What if we look at a collection of pixels that represent a leaf? Leaves are usually green… so, high on the greenness scale, but, like, leaves aren’t avocados. So, are we screwed? No. The model will just kind of automatically create some sort of “leafy-ness” scale. The leaves will score high on that scale, but an avocado will not.

Our model now has three dimensions… yellowness, greenness, and leafyness. As we train the model with more images, we’ll get more dimensions… like, “roundness” or “flatness” or, I don’t know, “l;skjdflksj=-ness”

What is “l;skjdflksj=-ness”? That’s the point, it doesn’t matter, the machine is going to come up with dimensions that we, as humans, don’t have words for. The model is just finding variables that help it improve its performance on the task and in the process it is building out a mathematical space with tons of dimensions.

Those dimensions represent a “Latent Space.” Within that latent space, collections of pixels that are similar are closer together. So, you might have an area that is “cute puppy dog” or “dirty trash can.” Collections of pixels that look like trash will cluster near the dirty trash area of the multidimensional space. Cute puppies pixels will cluster somewhere else.

So, you can think of a point within that space as the recipe for a collection of pixels that look like a thing. A text prompt is the thing that navigates us to that location.

Diffusion #

Ok… so…. how do you generate an image from a latent space? First, you need a prompt. Say we want an avocado on a table. Somewhere inside that latent space there is a “recipe” for a collection of pixels that is high on “table-ness” scale and the “avocado” scale (greenness, roundness, foody-ness, lkasjflkjaa-ness, etc.) The prompt will get you to that recipe.

The crazy part starts with randomness. Say your model was trained on 512 pixel by 512 pixel images, what would happen if you generated a 512x512 pixel image of just random numbers. You’d have noise, or static, or distortion… whatever you want to call it. You won’t have an avocado.

What we do is work backwards from random noise and try to zero in on the recipe for the collection of pixels within that latent space. To do that, you create a network that can essentially remove noise, a little bit at a time, until you get something that looks like an avocado.

So, what we do is give the model a 512x512 image of noise and prompt the model with, “avocado on a table.” The model will give its best estimate of what noise to remove from that image to get it a bit closer to the “avocado on a table” latent space. Then we add just a pinch more noise then feed that back into the model again. The model will do its best to estimate or “predict” what noise to remove. Do that over and over again and you’ll eventually end up with an avocado on a table like image.

So generally, the algorithm is this - start with noise, predict what noise to remove to get closer to a spot in your latent space and remove it. Add a tiny bit of noise for fun, then predict what noise to remove. Do that again and again until you have an avocado on a table.

Classifier-Free Guidance #

The diffusion step above will give you an image, but people have come up with a bit of a trick to get the model to generate more realistic images.
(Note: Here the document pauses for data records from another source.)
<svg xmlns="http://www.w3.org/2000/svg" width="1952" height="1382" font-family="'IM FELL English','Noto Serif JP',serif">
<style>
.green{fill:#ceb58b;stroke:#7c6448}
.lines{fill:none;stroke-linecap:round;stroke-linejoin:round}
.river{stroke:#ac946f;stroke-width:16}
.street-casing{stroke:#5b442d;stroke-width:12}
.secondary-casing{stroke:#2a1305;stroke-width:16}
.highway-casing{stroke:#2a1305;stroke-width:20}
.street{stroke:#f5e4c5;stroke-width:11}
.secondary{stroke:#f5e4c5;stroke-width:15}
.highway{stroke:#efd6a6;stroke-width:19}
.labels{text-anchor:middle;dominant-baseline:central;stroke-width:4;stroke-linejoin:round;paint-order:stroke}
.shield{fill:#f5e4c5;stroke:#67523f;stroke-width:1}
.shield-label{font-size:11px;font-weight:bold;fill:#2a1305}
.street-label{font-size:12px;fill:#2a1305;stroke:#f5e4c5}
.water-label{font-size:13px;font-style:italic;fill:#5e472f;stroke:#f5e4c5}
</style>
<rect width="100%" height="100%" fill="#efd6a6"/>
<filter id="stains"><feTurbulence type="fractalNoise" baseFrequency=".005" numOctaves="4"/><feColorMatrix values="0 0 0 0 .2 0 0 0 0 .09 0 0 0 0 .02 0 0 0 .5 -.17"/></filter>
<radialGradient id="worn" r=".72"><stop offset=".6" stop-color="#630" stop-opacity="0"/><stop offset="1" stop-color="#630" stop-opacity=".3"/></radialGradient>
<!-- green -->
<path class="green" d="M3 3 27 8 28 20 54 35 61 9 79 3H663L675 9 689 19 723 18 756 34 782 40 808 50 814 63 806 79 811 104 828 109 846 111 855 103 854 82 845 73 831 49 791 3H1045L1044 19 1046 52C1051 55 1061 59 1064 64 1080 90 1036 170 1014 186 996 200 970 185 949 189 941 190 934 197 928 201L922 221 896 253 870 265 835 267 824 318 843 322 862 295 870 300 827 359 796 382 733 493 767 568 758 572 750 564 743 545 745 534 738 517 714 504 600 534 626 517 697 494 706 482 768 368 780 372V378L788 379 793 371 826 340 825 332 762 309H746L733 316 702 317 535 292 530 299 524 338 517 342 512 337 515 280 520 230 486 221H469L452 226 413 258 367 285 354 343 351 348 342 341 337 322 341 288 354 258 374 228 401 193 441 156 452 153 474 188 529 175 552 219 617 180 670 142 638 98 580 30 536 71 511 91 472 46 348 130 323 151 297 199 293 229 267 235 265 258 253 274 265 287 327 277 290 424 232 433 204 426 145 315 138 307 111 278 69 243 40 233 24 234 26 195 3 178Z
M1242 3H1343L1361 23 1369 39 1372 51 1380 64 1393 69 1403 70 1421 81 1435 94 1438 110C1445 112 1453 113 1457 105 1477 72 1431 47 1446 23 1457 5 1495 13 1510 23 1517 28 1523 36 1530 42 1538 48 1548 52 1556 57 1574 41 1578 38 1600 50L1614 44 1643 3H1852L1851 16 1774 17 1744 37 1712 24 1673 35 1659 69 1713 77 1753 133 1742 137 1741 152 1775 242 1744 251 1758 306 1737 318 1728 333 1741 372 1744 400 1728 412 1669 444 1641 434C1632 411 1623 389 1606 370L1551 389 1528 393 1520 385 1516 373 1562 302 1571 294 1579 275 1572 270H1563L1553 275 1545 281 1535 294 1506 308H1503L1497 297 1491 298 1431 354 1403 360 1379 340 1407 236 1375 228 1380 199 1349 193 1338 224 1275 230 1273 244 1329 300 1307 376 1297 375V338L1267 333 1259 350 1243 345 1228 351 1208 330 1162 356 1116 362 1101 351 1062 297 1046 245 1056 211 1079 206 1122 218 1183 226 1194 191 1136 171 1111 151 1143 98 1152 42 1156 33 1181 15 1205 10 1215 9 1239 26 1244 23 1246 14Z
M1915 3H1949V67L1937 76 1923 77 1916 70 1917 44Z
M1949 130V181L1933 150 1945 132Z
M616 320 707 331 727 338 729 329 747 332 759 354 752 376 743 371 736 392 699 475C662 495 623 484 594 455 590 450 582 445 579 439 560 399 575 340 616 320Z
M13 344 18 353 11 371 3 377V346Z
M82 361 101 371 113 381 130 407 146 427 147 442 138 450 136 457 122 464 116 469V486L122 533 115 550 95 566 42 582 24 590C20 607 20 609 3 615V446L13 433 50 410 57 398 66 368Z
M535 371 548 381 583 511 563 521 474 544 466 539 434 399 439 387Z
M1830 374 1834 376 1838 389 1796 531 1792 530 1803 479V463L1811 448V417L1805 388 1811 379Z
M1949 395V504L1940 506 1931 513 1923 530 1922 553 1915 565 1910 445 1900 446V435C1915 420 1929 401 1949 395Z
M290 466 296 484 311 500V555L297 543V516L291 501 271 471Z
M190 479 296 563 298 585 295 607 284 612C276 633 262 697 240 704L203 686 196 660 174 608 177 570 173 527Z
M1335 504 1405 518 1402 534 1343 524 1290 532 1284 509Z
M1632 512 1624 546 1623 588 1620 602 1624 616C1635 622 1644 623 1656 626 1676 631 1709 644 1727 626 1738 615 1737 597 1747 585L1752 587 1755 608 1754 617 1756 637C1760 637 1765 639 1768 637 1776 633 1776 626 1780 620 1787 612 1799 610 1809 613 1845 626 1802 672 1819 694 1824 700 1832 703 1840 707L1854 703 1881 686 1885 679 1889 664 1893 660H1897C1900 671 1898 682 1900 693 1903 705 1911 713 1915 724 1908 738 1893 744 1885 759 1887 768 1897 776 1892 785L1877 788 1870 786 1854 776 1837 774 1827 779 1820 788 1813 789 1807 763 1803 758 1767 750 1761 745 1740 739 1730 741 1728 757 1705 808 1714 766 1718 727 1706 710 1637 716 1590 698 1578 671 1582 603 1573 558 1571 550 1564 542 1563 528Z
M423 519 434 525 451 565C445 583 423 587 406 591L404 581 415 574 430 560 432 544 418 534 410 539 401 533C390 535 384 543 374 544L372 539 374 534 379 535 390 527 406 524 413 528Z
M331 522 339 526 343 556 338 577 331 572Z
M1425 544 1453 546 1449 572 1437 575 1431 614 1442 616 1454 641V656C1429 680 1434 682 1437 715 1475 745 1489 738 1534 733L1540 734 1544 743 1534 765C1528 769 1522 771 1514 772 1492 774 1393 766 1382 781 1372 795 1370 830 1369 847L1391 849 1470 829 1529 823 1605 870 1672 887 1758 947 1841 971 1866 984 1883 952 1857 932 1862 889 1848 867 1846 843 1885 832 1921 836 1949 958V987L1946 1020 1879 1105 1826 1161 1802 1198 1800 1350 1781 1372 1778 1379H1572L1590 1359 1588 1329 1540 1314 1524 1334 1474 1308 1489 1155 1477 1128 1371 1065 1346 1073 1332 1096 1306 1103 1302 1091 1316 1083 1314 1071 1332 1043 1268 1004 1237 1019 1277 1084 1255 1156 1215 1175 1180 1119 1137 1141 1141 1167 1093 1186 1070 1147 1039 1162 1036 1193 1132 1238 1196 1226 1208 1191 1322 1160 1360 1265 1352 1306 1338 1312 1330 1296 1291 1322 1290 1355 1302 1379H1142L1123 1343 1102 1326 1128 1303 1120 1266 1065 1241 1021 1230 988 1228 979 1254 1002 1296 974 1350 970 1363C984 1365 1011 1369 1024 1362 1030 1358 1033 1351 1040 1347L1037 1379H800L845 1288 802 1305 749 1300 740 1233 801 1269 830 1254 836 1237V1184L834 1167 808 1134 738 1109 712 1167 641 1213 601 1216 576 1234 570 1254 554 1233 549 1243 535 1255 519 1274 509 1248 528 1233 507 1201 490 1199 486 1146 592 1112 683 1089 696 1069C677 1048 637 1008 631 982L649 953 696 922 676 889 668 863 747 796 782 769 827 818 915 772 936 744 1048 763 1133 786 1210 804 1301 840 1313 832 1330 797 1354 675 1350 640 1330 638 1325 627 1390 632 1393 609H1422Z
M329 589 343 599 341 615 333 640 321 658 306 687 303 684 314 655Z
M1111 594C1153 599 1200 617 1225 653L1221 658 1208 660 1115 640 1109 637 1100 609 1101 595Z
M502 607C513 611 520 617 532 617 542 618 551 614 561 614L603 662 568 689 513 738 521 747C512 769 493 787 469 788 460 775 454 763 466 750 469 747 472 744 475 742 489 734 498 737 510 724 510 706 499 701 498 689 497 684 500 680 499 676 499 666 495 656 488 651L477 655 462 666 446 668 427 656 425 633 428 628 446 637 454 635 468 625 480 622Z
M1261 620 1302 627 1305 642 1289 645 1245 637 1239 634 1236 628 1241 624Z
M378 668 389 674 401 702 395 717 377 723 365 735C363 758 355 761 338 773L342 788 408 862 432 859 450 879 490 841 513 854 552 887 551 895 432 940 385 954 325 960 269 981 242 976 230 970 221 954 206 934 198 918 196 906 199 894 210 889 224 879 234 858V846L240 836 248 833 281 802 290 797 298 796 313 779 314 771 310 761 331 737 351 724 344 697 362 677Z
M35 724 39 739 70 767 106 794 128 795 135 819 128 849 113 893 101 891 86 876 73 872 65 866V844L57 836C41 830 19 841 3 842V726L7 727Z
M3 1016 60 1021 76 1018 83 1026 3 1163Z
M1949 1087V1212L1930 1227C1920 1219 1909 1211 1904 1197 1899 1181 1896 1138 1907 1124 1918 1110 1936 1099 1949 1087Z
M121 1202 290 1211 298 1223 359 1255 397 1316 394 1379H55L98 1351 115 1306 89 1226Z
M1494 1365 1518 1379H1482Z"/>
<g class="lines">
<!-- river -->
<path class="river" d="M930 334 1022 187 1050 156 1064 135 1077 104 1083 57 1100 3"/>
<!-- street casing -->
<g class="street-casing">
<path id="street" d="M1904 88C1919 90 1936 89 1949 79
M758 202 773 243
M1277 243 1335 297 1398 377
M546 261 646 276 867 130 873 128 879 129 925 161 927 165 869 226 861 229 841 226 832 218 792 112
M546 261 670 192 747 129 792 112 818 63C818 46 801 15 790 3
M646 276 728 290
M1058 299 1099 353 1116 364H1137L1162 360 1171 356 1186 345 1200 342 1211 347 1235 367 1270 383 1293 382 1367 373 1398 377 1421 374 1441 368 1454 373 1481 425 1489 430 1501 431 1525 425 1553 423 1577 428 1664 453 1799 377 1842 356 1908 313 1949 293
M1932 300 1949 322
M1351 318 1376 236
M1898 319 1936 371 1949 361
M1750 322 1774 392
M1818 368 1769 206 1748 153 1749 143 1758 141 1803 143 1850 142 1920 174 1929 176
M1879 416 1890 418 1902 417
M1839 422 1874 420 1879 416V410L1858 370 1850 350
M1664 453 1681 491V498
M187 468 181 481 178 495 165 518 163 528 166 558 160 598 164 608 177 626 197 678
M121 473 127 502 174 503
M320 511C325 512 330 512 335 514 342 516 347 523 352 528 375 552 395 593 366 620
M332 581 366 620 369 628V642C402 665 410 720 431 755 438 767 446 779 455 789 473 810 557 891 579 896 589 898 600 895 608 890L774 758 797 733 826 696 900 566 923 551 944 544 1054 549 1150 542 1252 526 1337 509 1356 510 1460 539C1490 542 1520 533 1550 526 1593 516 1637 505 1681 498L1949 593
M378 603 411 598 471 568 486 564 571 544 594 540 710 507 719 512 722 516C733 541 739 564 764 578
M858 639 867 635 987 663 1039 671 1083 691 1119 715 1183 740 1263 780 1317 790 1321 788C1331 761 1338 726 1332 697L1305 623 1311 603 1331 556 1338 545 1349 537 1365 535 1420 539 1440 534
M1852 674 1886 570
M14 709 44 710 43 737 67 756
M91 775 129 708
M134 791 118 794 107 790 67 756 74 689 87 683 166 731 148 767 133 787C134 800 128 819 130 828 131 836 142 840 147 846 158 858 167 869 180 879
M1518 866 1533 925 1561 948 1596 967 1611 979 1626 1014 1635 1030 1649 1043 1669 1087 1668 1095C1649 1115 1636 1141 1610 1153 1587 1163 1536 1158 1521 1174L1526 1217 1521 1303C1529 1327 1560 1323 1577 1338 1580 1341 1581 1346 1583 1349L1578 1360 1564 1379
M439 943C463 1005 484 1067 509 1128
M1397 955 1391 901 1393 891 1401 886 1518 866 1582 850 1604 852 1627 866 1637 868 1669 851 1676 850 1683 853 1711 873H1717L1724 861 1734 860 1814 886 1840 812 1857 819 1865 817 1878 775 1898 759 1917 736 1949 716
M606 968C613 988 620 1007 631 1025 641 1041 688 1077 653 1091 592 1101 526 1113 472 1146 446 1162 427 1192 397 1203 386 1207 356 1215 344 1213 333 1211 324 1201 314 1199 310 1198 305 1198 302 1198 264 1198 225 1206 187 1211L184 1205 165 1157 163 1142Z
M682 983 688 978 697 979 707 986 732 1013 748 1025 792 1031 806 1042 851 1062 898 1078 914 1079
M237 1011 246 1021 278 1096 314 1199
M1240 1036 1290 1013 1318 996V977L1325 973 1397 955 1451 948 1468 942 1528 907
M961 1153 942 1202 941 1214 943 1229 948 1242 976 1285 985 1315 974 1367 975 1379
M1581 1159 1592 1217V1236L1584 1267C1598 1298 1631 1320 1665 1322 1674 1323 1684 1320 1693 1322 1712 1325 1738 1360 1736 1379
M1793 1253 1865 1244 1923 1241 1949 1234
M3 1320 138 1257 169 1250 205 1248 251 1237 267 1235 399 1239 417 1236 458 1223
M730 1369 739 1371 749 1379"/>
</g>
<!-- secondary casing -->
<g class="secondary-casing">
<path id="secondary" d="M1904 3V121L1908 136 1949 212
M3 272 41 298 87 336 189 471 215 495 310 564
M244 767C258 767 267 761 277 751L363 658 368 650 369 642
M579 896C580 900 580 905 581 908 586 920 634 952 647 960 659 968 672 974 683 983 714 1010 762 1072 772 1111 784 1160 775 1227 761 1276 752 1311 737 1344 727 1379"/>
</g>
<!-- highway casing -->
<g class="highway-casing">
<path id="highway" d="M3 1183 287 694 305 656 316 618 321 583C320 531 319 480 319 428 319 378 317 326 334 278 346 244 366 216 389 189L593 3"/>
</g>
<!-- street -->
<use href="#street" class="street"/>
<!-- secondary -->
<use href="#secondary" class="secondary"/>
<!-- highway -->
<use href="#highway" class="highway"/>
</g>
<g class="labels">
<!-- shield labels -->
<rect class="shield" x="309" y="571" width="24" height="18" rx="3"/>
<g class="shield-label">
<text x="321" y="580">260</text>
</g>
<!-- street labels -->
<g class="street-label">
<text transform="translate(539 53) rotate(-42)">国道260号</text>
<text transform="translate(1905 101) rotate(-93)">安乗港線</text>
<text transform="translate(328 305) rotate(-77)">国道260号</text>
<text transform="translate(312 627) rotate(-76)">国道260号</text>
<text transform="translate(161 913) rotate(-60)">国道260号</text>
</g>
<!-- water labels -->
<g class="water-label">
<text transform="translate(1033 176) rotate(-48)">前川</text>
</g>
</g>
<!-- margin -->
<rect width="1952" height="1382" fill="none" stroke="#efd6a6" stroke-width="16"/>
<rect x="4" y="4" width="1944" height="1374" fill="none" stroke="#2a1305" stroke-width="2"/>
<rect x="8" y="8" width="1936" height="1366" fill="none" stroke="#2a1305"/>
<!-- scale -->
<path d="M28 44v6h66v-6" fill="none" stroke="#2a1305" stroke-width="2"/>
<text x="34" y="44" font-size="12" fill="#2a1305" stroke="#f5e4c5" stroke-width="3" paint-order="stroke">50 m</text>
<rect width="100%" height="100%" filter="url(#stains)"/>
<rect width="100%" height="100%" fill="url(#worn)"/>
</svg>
When you’re iterating along trying to predict what noise to remove from the image you typically just give it the prompt and the noisy image. With Classifier-Free Guidance, you not only give it the prompt along with the noisy image, but you also give it the noisy image without a prompt. You then calculate the difference between the noisy images. You use that value as a sort of “signal” when you feed it back into the network for the next iteration.
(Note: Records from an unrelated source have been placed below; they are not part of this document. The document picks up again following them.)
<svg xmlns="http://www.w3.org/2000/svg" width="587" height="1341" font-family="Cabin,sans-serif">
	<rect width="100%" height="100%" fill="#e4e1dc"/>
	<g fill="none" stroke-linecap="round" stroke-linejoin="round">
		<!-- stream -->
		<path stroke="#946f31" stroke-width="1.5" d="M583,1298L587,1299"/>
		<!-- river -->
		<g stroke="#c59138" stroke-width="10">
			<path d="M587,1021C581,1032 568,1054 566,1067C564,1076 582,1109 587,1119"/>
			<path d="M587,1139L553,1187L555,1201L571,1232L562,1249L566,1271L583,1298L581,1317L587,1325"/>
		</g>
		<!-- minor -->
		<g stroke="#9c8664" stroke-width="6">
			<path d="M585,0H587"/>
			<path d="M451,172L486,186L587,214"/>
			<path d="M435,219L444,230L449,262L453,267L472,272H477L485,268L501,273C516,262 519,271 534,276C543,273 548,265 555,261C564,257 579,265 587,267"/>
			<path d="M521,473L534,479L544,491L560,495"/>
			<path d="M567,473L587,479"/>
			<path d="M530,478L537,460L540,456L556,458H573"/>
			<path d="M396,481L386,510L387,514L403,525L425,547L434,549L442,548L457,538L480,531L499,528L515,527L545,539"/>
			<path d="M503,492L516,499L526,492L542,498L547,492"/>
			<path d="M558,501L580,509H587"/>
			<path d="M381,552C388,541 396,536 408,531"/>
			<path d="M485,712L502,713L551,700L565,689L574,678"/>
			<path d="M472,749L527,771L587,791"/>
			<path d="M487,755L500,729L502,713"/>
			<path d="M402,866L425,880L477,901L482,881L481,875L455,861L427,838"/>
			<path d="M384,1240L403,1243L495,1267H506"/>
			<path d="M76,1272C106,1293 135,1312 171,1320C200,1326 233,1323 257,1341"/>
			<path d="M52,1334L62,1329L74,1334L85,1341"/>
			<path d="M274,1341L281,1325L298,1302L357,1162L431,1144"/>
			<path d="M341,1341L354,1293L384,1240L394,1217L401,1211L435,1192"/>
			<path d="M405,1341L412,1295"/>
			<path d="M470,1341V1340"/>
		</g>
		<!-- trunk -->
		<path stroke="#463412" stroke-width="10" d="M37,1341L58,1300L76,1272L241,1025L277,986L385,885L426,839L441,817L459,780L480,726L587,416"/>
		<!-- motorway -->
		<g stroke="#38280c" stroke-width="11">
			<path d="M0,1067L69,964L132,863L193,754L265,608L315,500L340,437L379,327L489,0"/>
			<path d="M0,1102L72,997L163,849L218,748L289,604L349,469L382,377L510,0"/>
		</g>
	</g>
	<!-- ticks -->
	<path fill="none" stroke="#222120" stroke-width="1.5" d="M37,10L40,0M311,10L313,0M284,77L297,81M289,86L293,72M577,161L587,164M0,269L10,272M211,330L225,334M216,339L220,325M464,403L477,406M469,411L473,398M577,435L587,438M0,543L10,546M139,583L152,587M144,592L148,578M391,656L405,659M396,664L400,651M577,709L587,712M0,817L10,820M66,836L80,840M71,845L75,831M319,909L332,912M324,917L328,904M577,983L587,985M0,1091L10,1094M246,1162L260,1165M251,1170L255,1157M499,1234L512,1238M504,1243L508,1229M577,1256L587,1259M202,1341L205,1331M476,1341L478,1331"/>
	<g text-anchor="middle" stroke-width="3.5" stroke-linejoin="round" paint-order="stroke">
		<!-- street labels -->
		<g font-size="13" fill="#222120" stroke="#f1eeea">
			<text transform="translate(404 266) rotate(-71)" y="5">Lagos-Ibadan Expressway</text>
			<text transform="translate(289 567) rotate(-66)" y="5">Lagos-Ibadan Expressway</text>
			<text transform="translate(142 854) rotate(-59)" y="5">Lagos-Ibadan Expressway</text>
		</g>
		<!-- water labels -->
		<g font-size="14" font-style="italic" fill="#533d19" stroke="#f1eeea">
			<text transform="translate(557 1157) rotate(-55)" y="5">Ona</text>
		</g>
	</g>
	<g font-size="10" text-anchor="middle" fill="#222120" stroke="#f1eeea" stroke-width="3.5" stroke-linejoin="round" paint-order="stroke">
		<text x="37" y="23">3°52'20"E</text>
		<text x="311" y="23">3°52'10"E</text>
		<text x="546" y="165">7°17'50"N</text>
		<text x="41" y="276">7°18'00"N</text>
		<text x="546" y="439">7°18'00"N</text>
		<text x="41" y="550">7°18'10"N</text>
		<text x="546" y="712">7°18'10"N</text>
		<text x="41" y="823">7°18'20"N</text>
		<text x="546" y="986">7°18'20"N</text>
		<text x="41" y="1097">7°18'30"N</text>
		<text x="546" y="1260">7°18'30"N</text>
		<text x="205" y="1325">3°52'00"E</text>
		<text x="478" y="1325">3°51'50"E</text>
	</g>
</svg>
What that does is it says sort of “what would this network do with this noise given a prompt vs. what would it do without a prompt.” Then you kind of use that information to move you closer to the “with prompt” noisy image and away from the “without prompt” noisy image. This lets you zero into what the network would do with the prompt and try to steer away from what the network would do randomly (without the prompt). It gives you better images.

Ooph, 11:57pm. Publishing now… I hope that sort of made sense.